Data for this task:
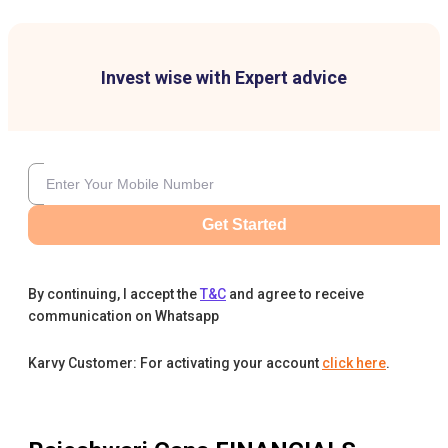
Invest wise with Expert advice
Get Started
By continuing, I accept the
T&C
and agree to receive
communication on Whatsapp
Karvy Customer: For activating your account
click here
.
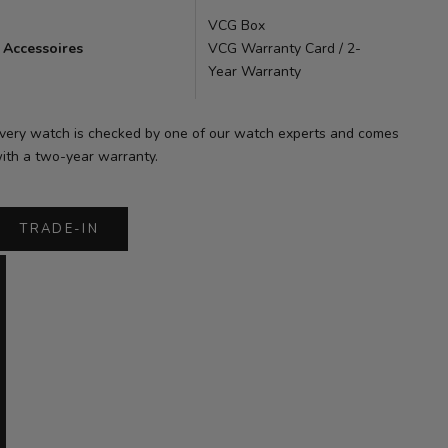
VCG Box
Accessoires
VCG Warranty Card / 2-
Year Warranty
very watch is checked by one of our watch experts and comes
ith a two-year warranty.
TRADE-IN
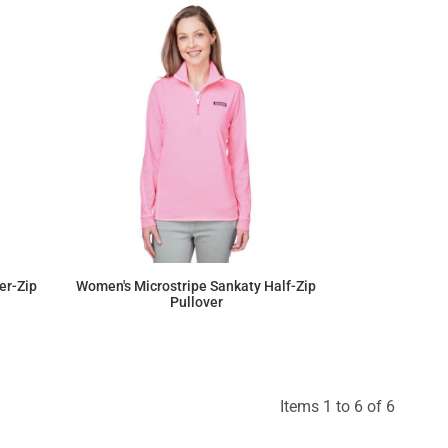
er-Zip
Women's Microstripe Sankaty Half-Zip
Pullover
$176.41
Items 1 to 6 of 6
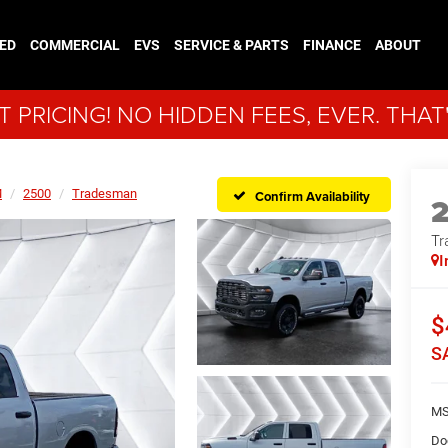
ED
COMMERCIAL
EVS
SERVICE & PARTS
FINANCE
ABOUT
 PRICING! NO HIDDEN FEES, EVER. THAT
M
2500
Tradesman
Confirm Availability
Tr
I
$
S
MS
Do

...

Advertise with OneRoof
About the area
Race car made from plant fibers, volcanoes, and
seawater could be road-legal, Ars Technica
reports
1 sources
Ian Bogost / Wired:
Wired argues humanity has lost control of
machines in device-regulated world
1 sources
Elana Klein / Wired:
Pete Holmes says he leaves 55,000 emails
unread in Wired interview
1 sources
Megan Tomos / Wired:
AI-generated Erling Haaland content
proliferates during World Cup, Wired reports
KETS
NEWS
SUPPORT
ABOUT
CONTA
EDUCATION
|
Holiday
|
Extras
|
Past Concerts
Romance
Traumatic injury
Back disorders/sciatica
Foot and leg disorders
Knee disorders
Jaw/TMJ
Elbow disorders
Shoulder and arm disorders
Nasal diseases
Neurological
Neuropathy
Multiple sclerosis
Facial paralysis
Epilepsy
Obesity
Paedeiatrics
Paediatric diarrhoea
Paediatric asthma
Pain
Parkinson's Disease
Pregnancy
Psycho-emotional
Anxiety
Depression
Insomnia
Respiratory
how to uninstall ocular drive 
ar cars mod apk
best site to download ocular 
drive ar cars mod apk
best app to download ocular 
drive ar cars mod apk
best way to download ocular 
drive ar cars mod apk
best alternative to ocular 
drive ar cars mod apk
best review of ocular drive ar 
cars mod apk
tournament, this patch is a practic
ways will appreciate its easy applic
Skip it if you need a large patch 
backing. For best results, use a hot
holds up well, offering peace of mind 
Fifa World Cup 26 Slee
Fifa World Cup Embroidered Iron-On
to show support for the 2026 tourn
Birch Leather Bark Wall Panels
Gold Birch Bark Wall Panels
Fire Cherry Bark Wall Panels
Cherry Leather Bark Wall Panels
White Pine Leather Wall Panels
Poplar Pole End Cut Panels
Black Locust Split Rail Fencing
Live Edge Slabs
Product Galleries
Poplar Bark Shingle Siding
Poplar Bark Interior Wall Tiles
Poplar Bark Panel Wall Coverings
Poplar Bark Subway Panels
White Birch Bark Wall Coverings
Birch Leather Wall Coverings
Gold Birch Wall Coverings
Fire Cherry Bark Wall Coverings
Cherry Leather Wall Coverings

--

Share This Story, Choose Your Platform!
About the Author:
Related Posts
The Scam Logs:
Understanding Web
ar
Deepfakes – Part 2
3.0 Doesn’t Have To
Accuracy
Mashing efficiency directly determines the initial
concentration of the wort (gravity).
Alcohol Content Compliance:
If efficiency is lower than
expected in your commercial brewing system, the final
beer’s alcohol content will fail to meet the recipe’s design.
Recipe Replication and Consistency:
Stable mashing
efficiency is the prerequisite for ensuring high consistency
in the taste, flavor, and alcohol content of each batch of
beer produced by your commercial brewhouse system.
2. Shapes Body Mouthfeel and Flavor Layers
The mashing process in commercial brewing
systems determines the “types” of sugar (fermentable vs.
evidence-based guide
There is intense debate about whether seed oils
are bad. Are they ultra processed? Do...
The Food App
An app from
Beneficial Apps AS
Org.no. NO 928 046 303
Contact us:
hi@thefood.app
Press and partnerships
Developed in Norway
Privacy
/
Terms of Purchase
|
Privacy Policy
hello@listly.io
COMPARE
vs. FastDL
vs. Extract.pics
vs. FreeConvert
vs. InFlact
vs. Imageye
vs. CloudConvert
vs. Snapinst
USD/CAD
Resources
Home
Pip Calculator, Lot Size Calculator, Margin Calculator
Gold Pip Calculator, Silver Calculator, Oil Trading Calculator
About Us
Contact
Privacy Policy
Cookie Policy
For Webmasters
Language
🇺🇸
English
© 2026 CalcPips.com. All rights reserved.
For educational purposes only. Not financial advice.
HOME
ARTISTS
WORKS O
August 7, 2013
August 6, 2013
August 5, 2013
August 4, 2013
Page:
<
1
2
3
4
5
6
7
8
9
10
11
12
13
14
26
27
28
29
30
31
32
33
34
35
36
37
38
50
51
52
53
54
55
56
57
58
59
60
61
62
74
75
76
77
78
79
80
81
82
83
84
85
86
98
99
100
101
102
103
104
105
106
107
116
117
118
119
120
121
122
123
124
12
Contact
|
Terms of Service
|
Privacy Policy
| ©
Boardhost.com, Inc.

Exercise details:
Count the lines in the rows above that contain the string "Wall", matching case exactly, and give only the number.

Task result:
12